Man kann über VOLBEAT sagen, was man will. Aber sie haben tatsächlich mal Musik gemacht, die richtig frisch klang. Der Mix aus Metal und Rockabilly hatte Charme und Charakter, mitunter auch durch den Einsatz von ungewöhnlichen Instrumenten wie dem Banjo. Aber hier auf „Seal The Deal & Let’s Boogie“ ist davon kaum noch etwas zu spüren – weder von dem Charme noch von den besagten Instrumenten, die auf ein absolutes Minimum beschränkt wurden. Stattdessen bekommen wir typisch amerikanischen Stadion-Rock zu hören, nein besser: Wir bekommen die Art von Rock zu hören, mit dem man Samstag abends das gefüllte Kirmeszelt wunderbar beschallen kann – melodisch, massentauglich, (weitestgehend) harmlos.

Dabei fängt das Album eigentlich noch recht vielversprechend an. Den Beginn macht einer der besseren Tracks, „The Devil’s Bleeding Crown“, der noch einen Hauch dessen in sich trägt, was VOLBEAT einst waren. Es handelt sich um einen schönen, frechen Rocker im triolischem Boogie-Rhythmus. Das folgende „Marie Laveau“ klingt dann aber schon deutlich seichter und straighter. „For Evigt“ schlägt in gleiche Kerbe, überrascht aber mit einem Gänsehautrefrain, der im Ohr bleibt.

Von hier an lässt die Qualität konstant nach. Es folgt ein harmloser Midtempo-Pop-Rock-Song nach dem anderen mit sich wiederholenden Gesangsmelodien und zum Teil viel zu banalen Gitarrenläufen. Der Titeltrack tritt dann mal wieder ordentlich Hintern – im Vergleich zum Rest des Albums. Der Song geht gut ab – inkls Refrainzeile zum Mitgröhlen – und zieht vor allem das Tempo wieder etwas an. Das folgende GEORGIA SATELLITES-Cover „Battleship Chains“ zieht den Hörer dann jedoch wieder komplett herunter mit dem furchtbar eindimensionalem Gitarren-Geschrammel. Hier erreicht „Seal The Deal & Let’s Boogie“ seinen Tiefpunkt. Immerhin zieht der Rausschmeißer „The Loa’s Crossroad“ dann wieder ein bisschen in puncto Intensität an.

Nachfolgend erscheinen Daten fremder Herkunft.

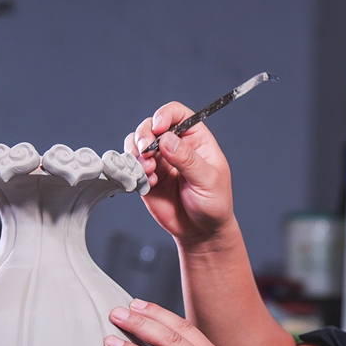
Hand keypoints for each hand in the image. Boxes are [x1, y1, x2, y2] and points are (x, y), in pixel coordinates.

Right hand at [125, 102, 236, 247]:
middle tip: (146, 150)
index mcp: (196, 140)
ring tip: (148, 170)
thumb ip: (187, 159)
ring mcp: (160, 160)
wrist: (201, 231)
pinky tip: (148, 181)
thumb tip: (167, 139)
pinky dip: (133, 169)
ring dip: (137, 152)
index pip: (178, 114)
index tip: (158, 127)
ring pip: (138, 142)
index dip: (165, 115)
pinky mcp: (147, 176)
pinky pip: (132, 164)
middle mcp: (176, 146)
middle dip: (144, 134)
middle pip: (152, 125)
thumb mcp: (208, 180)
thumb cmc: (213, 204)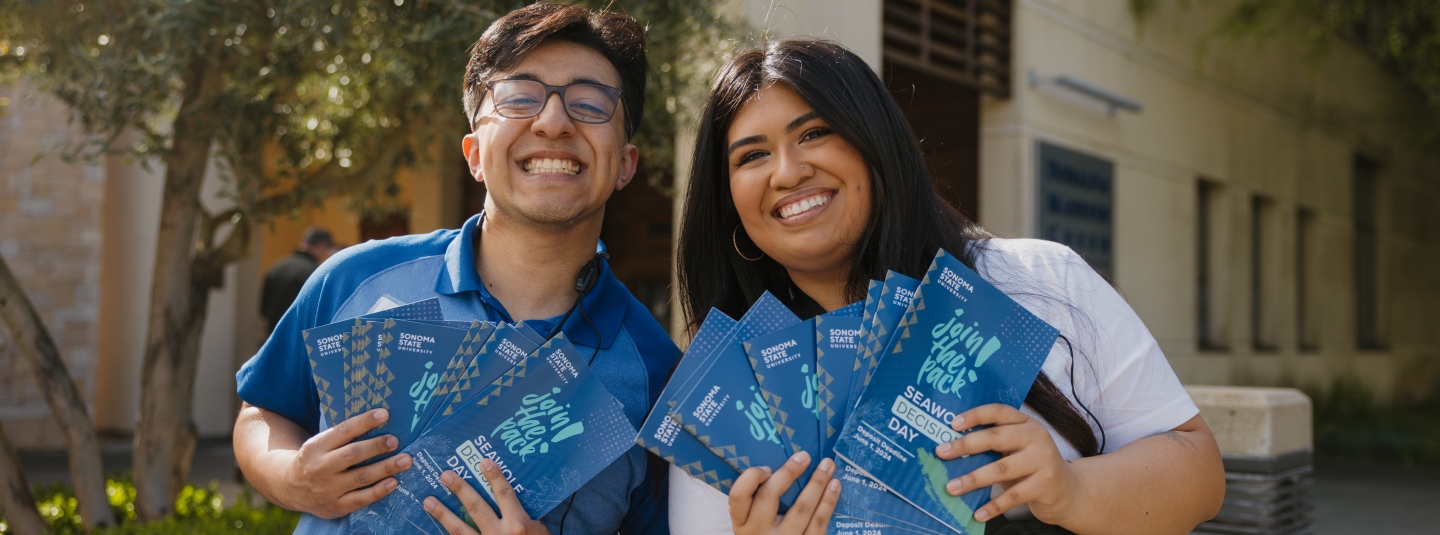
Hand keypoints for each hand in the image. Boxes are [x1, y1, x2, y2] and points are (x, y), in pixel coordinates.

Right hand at [280, 408, 412, 518]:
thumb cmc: (315, 459)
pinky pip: (361, 499)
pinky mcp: (336, 506)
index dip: (364, 422)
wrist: (290, 487)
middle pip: (352, 454)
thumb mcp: (320, 444)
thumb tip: (379, 418)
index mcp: (316, 447)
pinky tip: (394, 482)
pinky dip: (379, 490)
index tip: (385, 414)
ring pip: (361, 477)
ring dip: (386, 468)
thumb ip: (342, 435)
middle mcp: (320, 468)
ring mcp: (327, 489)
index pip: (343, 431)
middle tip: (396, 441)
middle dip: (376, 446)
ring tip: (406, 460)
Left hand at [423, 459, 550, 534]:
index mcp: (518, 524)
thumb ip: (525, 518)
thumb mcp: (539, 532)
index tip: (482, 462)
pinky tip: (433, 529)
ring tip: (428, 501)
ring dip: (443, 514)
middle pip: (476, 507)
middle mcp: (499, 534)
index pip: (504, 494)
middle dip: (460, 490)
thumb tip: (510, 501)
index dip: (494, 477)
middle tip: (445, 475)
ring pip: (460, 530)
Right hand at [728, 451, 840, 534]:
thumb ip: (758, 500)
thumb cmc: (766, 534)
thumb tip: (784, 464)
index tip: (767, 467)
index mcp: (741, 522)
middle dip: (788, 473)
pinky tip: (835, 486)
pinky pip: (818, 524)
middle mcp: (758, 532)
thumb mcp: (754, 522)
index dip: (752, 477)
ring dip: (817, 483)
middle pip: (769, 496)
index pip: (738, 495)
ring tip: (828, 465)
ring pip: (801, 509)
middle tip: (805, 456)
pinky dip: (828, 502)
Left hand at [935, 404, 1082, 524]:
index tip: (953, 424)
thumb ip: (995, 444)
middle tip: (941, 452)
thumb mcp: (1018, 449)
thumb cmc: (1033, 467)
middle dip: (966, 445)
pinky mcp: (1046, 484)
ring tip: (952, 487)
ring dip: (973, 479)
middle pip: (996, 438)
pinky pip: (1013, 496)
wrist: (1070, 491)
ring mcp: (1043, 460)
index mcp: (1025, 423)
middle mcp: (1036, 436)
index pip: (999, 411)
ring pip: (1001, 468)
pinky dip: (993, 506)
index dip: (975, 415)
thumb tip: (953, 449)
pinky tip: (978, 513)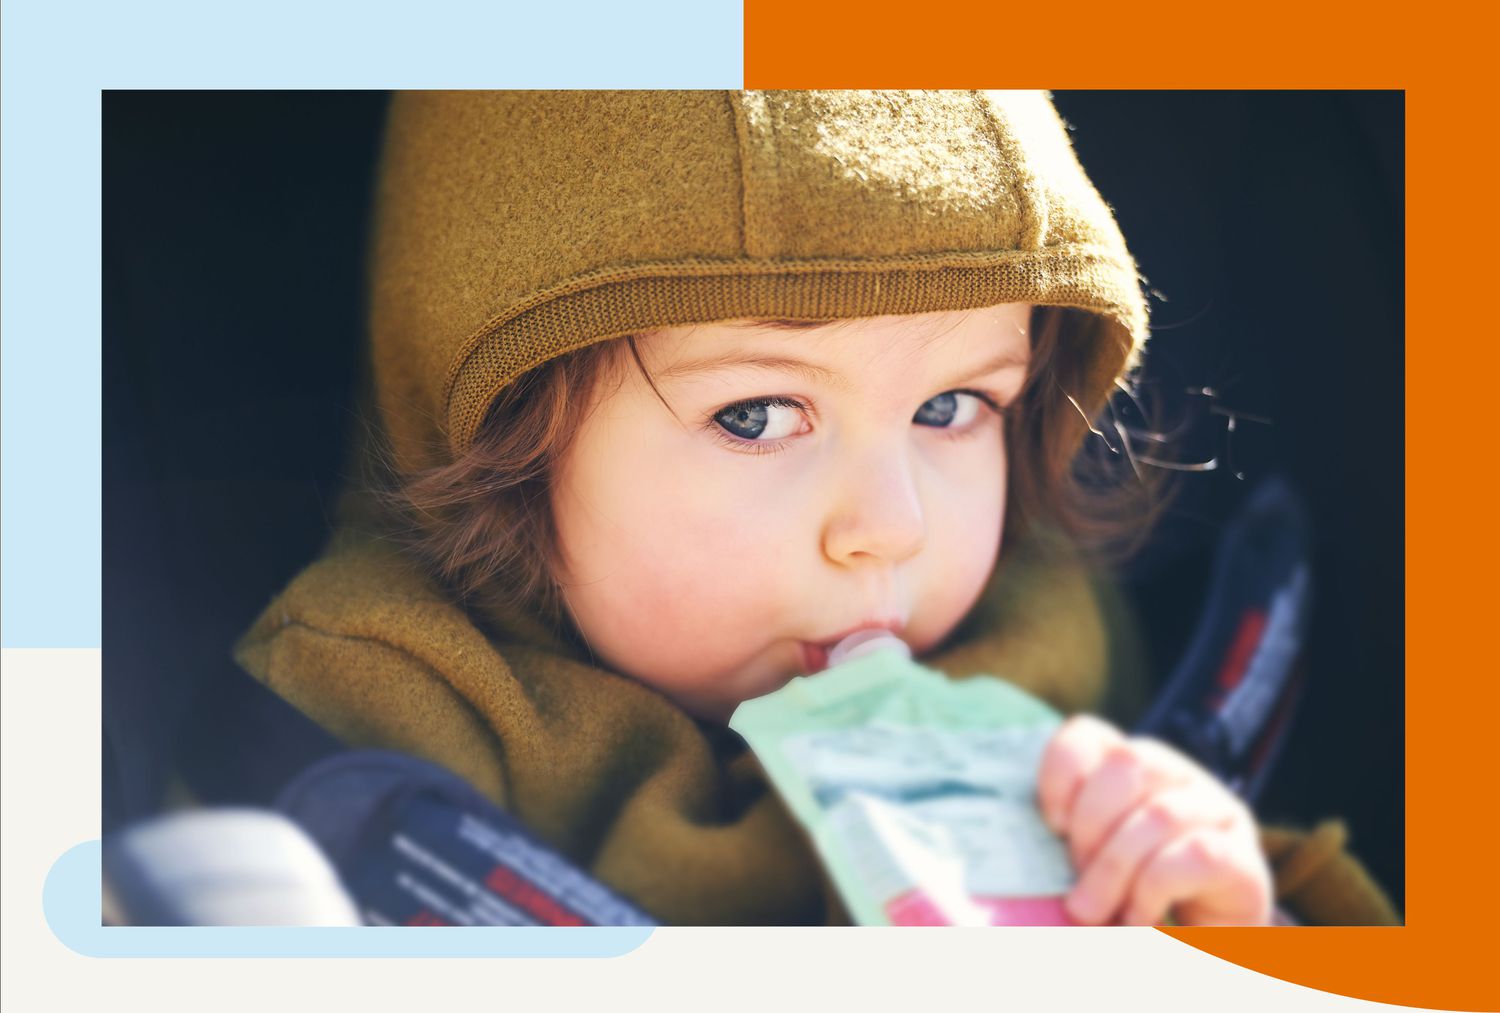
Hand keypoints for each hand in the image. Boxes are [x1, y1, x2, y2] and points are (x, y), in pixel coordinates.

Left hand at [1037, 714, 1273, 925]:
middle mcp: (1179, 776)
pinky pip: (1195, 854)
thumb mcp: (1092, 864)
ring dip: (1115, 869)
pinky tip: (1138, 919)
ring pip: (1159, 813)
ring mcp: (1218, 812)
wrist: (1209, 948)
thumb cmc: (1134, 899)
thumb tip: (1025, 855)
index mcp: (1133, 768)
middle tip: (1076, 881)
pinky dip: (1153, 890)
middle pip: (1128, 764)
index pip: (1089, 734)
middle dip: (1090, 826)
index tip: (1052, 825)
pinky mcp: (1244, 859)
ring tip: (1094, 913)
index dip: (1062, 771)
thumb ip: (1068, 845)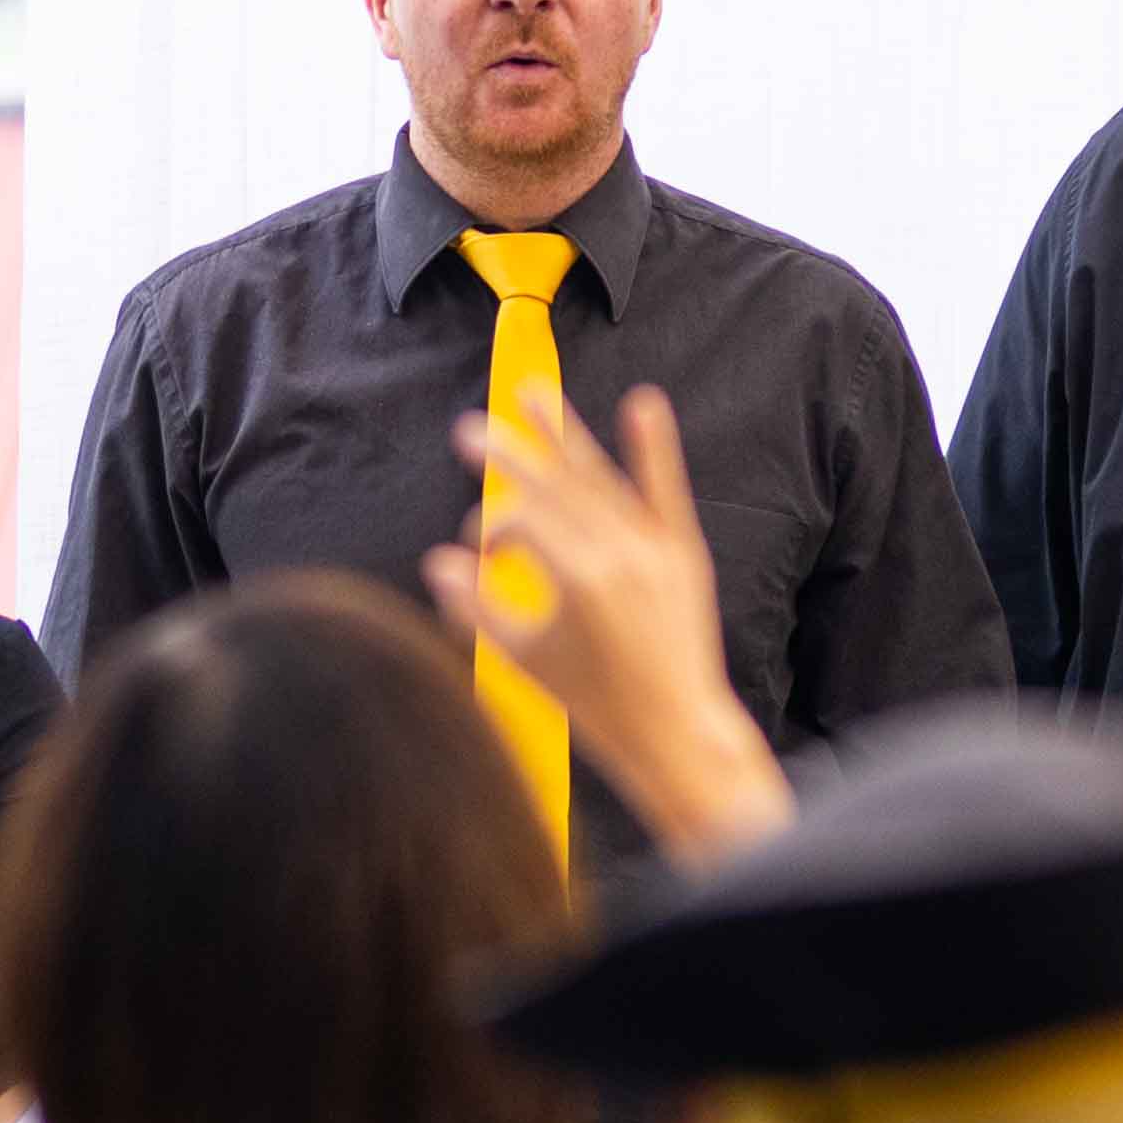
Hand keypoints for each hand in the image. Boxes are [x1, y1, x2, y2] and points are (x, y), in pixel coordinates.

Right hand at [418, 381, 785, 851]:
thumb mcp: (523, 659)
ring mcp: (654, 549)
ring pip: (599, 479)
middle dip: (507, 455)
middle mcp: (619, 553)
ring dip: (563, 434)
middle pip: (553, 486)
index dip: (489, 531)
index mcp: (578, 578)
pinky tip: (644, 404)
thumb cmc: (594, 703)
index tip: (479, 554)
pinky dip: (653, 450)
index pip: (519, 522)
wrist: (675, 729)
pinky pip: (666, 491)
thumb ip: (475, 608)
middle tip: (467, 429)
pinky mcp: (684, 552)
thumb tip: (438, 561)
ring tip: (532, 393)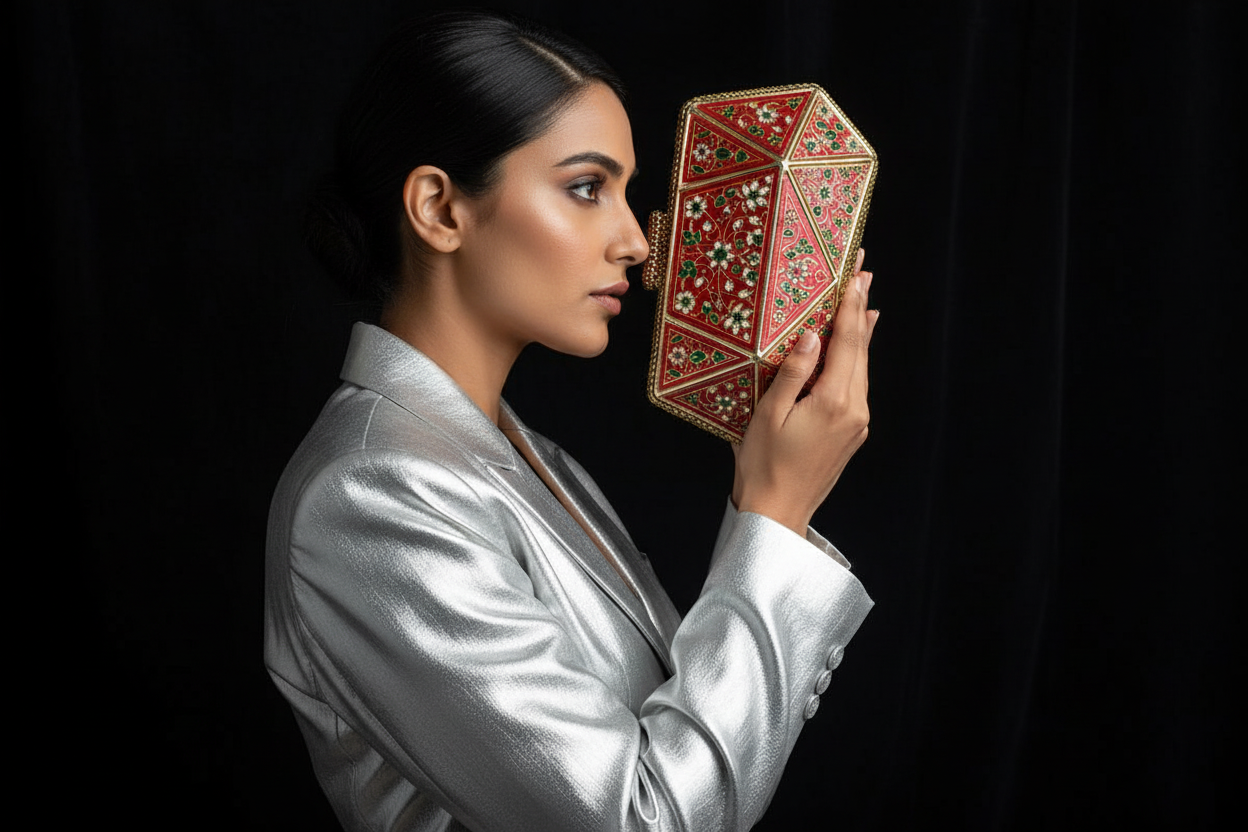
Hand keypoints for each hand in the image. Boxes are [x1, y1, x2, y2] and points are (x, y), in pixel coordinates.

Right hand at [731, 248, 878, 536]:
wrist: (777, 514)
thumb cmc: (763, 466)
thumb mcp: (768, 414)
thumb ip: (794, 372)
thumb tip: (812, 335)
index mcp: (834, 402)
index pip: (847, 343)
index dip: (851, 307)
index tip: (857, 277)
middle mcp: (854, 411)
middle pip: (861, 352)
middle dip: (861, 313)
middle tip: (865, 276)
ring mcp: (857, 424)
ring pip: (861, 370)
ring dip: (861, 336)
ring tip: (863, 304)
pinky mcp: (852, 434)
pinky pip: (857, 388)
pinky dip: (855, 362)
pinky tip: (853, 351)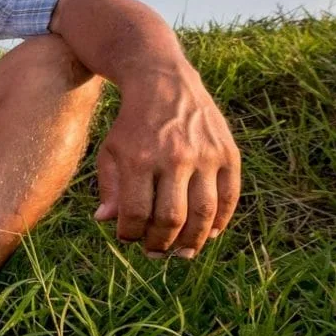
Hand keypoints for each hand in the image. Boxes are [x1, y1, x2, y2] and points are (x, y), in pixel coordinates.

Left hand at [94, 66, 239, 258]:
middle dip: (162, 243)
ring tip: (182, 252)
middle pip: (172, 218)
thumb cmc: (131, 125)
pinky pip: (229, 197)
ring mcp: (205, 155)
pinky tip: (208, 234)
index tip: (128, 238)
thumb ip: (109, 188)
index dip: (132, 234)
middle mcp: (174, 158)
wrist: (163, 84)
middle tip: (155, 252)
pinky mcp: (227, 153)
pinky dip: (220, 221)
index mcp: (139, 159)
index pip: (137, 213)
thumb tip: (106, 222)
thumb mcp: (110, 152)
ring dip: (193, 240)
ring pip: (204, 213)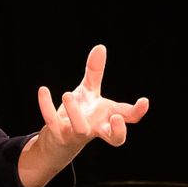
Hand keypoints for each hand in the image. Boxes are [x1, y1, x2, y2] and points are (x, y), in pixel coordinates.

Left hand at [35, 44, 149, 159]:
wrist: (58, 138)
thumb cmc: (80, 113)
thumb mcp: (89, 92)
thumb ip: (95, 72)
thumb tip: (100, 47)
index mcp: (107, 118)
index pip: (128, 118)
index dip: (137, 112)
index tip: (144, 101)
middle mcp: (96, 128)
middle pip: (115, 139)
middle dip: (118, 131)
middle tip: (116, 118)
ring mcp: (77, 134)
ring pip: (81, 129)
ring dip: (75, 113)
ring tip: (67, 94)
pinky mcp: (59, 134)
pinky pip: (53, 122)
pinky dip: (46, 107)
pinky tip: (43, 90)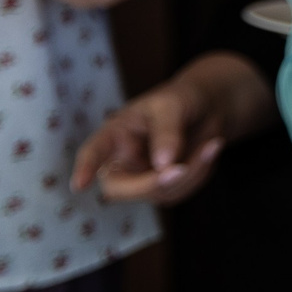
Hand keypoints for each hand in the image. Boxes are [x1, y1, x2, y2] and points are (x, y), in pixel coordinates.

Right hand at [70, 51, 272, 203]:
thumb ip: (166, 131)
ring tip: (212, 144)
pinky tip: (211, 149)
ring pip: (158, 192)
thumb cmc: (182, 99)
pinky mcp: (166, 187)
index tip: (79, 186)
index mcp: (115, 135)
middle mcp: (122, 160)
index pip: (94, 152)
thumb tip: (162, 164)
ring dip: (191, 173)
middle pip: (119, 188)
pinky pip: (181, 190)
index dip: (85, 168)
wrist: (208, 108)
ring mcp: (142, 177)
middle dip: (151, 184)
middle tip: (182, 169)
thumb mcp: (173, 105)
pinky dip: (201, 172)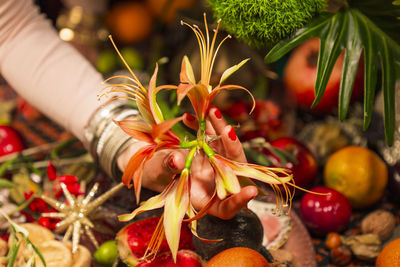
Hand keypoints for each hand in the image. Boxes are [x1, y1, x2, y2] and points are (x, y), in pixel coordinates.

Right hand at [116, 107, 257, 219]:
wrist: (153, 163)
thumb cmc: (155, 177)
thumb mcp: (158, 175)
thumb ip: (168, 168)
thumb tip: (176, 159)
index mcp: (206, 200)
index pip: (227, 207)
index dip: (239, 201)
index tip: (249, 191)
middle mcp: (215, 183)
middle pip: (233, 170)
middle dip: (232, 149)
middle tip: (227, 132)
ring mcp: (214, 164)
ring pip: (225, 147)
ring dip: (220, 128)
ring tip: (211, 112)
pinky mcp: (210, 148)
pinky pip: (212, 136)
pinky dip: (204, 124)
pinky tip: (190, 117)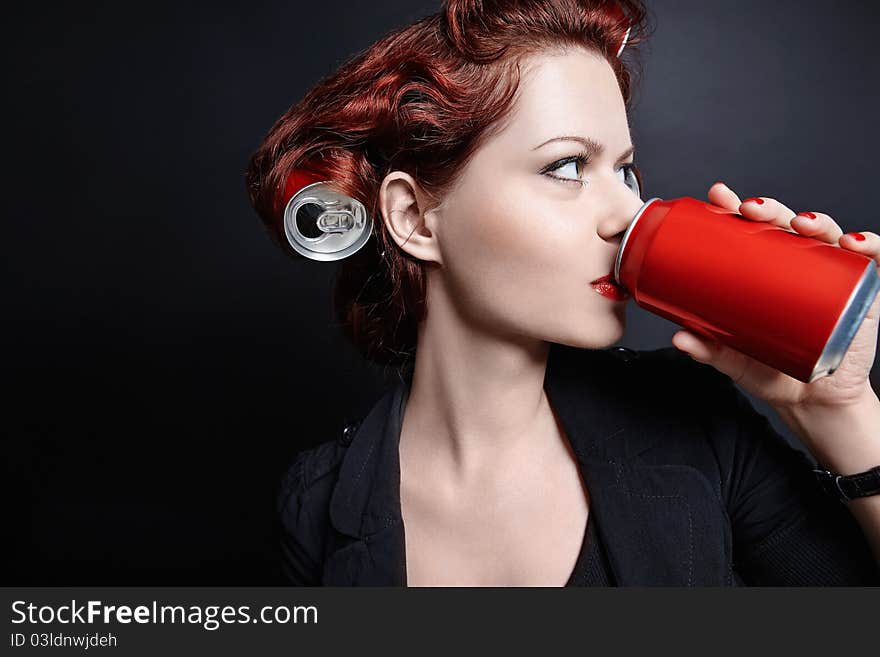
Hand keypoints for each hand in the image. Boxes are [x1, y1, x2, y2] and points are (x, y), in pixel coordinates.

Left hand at [670, 182, 879, 410]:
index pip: (751, 230)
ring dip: (817, 221)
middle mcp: (798, 266)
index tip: (719, 197)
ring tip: (801, 225)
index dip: (736, 208)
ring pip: (827, 235)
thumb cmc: (771, 370)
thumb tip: (679, 337)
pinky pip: (873, 261)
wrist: (813, 399)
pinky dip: (871, 245)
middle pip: (786, 224)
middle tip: (751, 209)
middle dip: (770, 209)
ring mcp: (831, 275)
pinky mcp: (862, 291)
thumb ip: (709, 349)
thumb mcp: (734, 358)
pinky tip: (854, 243)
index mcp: (765, 271)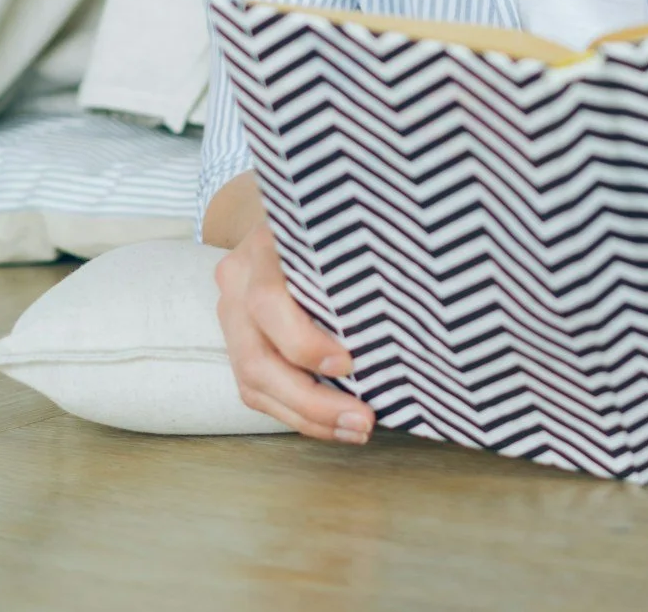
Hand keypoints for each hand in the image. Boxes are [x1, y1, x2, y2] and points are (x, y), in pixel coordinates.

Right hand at [212, 220, 372, 443]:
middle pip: (258, 358)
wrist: (277, 217)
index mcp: (262, 246)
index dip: (304, 342)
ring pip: (253, 383)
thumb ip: (356, 258)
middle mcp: (237, 282)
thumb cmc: (327, 224)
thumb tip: (417, 304)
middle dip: (312, 401)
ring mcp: (229, 313)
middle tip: (364, 421)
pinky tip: (333, 424)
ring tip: (356, 430)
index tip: (349, 364)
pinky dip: (297, 413)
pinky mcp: (235, 342)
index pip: (269, 302)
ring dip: (308, 417)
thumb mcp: (339, 226)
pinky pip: (256, 390)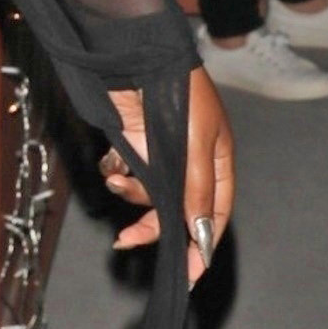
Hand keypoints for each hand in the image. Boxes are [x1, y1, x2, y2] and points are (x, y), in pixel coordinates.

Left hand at [100, 68, 233, 287]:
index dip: (201, 244)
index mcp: (217, 162)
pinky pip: (125, 173)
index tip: (188, 272)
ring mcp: (160, 155)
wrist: (135, 56)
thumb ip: (195, 190)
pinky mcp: (133, 145)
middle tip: (127, 240)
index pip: (213, 214)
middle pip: (175, 210)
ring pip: (146, 194)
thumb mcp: (194, 145)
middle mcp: (190, 163)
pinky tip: (110, 163)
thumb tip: (199, 233)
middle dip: (152, 225)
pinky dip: (116, 173)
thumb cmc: (177, 93)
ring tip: (117, 178)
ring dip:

„Seal The Deal & Let’s Boogie“ ist ein enttäuschendes Album

Was ist hier nur passiert? Was sich beim Vorgänger schon angedeutet hat, ist nun traurige Wirklichkeit. Dass VOLBEAT keine übermäßig komplexe Musik machen, ist klar, aber sie war schon mal eigenständiger. Und unterhaltsamer. „Seal The Deal & Let’s Boogie“ ist einfach nur Allerwelts-Rock. Immerhin ist der gut produziert, auch wenn der Larger-Than-Life-Sound an einigen Stellen etwas zu wenig Konturen aufweist und das Schlagzeug etwas kantiger sein könnte. Es ist eben ein passables Gute-Laune-Album für den Sommer mit reichlich Radio-Potential, aber – wie eingangs schon erwähnt – keines, für das man VOLBEAT sein muss, um es aufzunehmen.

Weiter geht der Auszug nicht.